→ **What is expected**: Scan the listing below. Report each line that includes "name".

### Records for this task

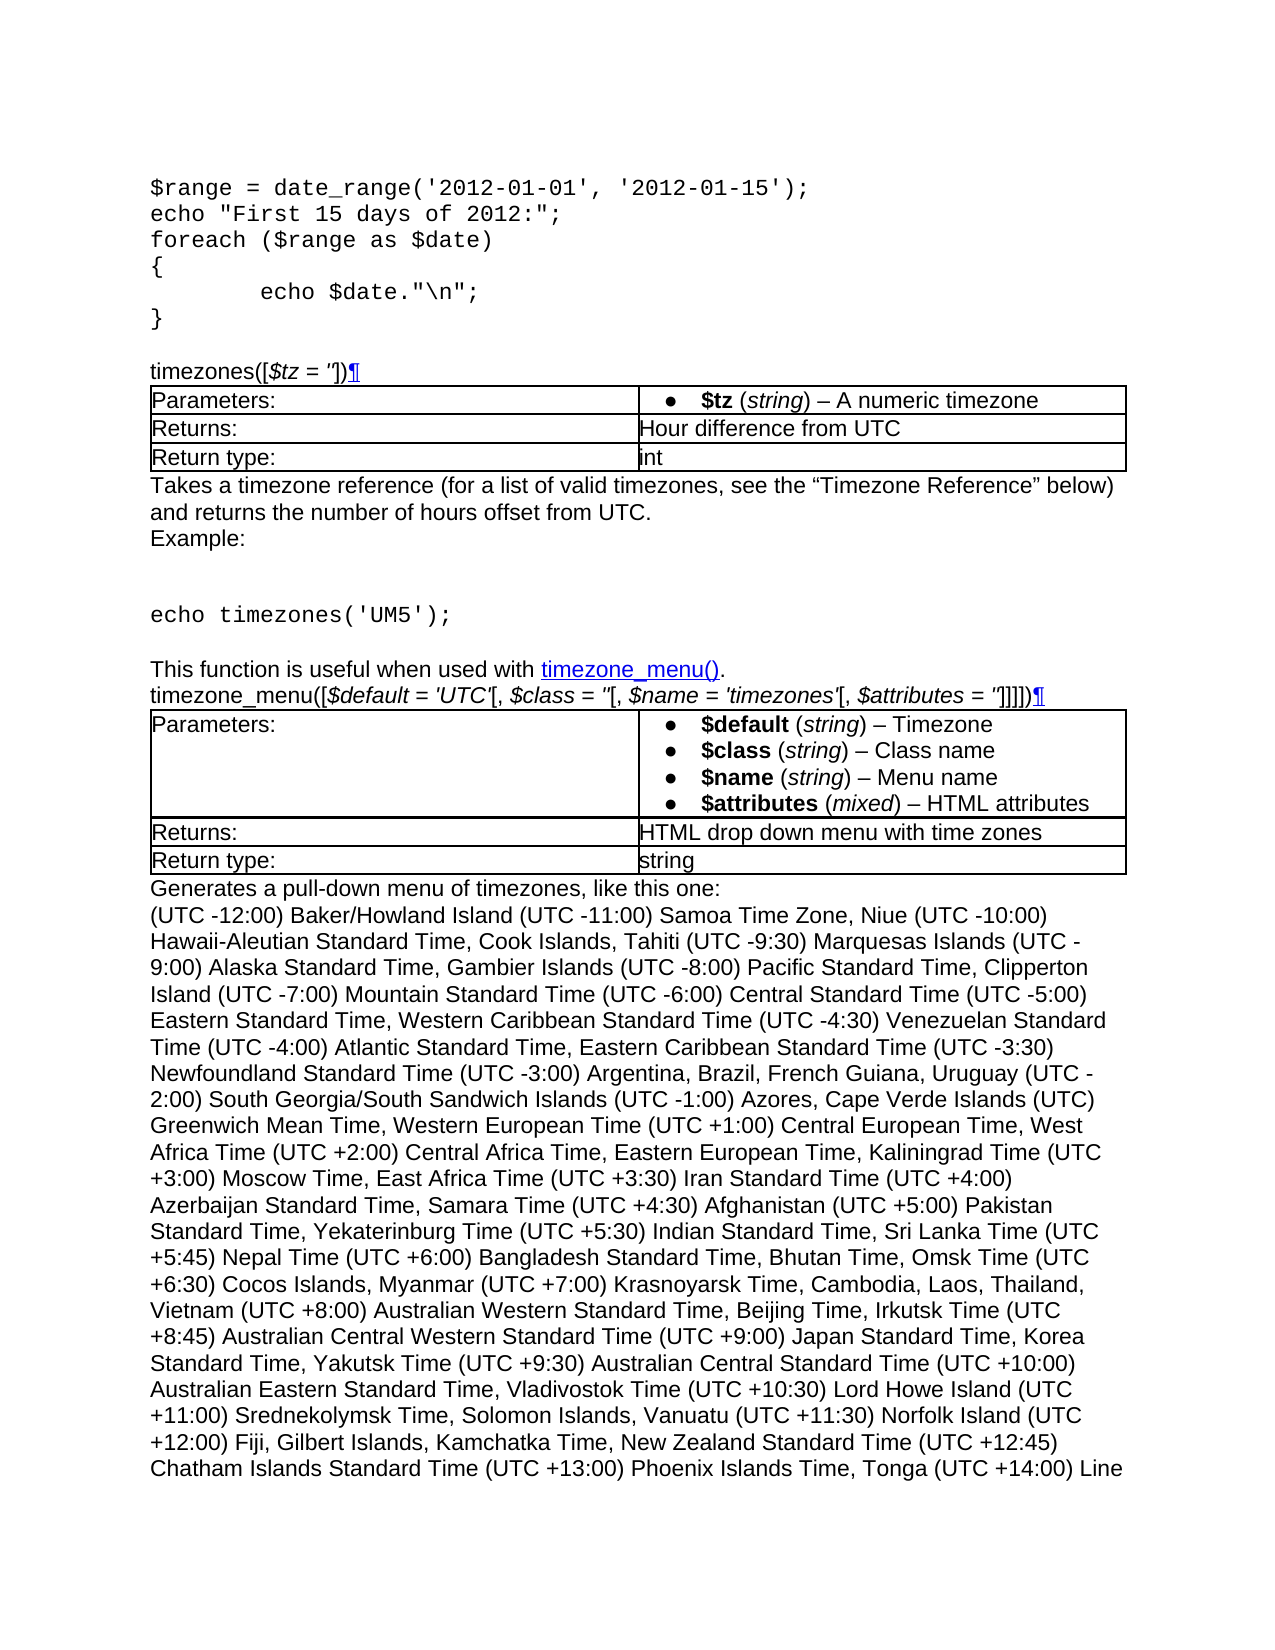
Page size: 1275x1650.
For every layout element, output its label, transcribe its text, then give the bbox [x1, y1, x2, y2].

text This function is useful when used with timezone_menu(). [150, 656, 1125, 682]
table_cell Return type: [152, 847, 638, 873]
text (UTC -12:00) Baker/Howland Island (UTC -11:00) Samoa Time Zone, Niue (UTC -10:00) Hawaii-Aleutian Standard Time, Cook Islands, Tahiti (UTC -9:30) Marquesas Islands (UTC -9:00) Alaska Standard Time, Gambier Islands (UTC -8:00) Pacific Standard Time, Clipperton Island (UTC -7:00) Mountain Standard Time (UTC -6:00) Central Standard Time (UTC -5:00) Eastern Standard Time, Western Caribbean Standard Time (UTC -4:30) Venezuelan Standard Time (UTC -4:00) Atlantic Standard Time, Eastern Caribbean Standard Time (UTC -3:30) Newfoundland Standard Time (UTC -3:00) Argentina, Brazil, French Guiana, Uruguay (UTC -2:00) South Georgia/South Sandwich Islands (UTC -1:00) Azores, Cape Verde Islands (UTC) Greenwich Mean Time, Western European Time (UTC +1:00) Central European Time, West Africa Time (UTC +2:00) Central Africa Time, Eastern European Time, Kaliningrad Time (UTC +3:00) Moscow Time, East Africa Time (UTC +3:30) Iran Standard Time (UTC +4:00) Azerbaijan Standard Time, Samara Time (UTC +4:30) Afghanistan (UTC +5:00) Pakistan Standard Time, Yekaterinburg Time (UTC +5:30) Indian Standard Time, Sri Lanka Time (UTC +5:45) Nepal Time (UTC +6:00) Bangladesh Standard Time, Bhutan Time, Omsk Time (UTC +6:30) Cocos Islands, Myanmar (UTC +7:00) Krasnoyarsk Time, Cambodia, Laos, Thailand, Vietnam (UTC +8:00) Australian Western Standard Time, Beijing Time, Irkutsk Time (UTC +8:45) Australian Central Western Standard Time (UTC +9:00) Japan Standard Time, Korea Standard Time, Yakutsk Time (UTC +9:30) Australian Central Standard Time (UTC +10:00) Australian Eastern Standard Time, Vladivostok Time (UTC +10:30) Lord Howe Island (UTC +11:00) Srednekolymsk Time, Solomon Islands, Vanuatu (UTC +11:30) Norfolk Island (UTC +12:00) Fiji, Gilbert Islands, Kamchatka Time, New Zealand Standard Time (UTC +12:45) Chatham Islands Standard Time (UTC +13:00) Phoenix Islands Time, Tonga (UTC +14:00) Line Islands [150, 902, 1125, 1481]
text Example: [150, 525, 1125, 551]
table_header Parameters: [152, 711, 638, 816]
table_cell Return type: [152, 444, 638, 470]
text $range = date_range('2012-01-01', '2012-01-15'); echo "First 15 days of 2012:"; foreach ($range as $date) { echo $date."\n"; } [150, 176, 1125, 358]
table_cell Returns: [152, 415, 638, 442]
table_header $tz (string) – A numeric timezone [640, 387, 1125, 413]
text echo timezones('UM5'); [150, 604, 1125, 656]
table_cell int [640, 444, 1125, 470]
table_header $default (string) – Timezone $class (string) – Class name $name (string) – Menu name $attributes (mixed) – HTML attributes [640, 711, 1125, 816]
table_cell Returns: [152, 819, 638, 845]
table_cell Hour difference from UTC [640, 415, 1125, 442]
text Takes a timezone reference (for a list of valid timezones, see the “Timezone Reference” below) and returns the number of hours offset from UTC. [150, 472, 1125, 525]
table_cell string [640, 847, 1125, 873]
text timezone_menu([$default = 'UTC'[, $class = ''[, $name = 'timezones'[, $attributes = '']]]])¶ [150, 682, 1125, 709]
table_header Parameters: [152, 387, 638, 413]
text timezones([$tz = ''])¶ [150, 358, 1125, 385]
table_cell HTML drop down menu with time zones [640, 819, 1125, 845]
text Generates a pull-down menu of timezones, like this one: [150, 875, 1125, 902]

######

→ **Solution to the exercise**:
table_header $default (string) – Timezone $class (string) – Class name $name (string) – Menu name $attributes (mixed) – HTML attributes [640, 711, 1125, 816]
text timezone_menu([$default = 'UTC'[, $class = ''[, $name = 'timezones'[, $attributes = '']]]])¶ [150, 682, 1125, 709]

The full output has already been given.